In response to Pagosa resident John Kappelman’s op-ed damning public-lands grazing (Herald, July 27), I find it logically impossible to disagree and congratulate Kappelman for doing his homework.
This is no longer 1930s Colorado. While public-lands grazing today – particularly domestic sheep – contributes little if anything to the national or local economies and supports only a very few rural residents, the costs to the land and to other potential sources of rural income have become unconscionable. As a lifelong hunter, angler and backpacker, I know firsthand that where domestic sheep graze – and herds of 2,000 ewes and lambs are not uncommon – you rarely see bears or other large predators, no bighorn sheep, and a visible reduction of all wildlife including birds and fish. I and many others have more than occasionally had to abandon recreational use of entire areas of the San Juan National Forest and Weminuche Wilderness, particularly in the Burnt Timber allotment above Lemon Reservoir, due to the pervasive stink of sheep, decimation of the natural biota, pollution of water and in some cases direct harassment by sheep guard dogs.

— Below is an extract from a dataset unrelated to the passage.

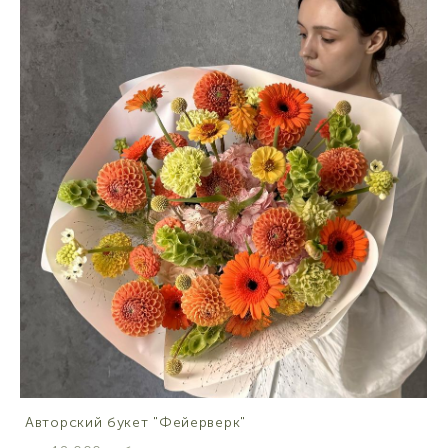
Авторский букет "Фейерверк"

I suggest that the loss of income to rural towns and businesses accruing from loss of backcountry recreational use arising from domestic grazing on public lands far exceeds any net income derived from grazing.
In America, the concept has arisen among small selfish minds that once you do a thing for a while – whether for a living or recreationally, such as ATVs on public lands – it becomes an inviolable “tradition” and even a “right” that carries no reciprocal responsibilities. In fact, just because someone earns a living or prefers to play in a harmful way does not give license to continue activities that clearly damage the public resource and inconvenience, annoy and displace the majority of users.
As Kappelman points out, complete with references to back his claims, allowing private livestock to continue damaging public wildlands while displacing other users is a democratic and financial anachronism that should have ended decades ago. John Wayne died a long time ago and was nothing but an actor anyhow.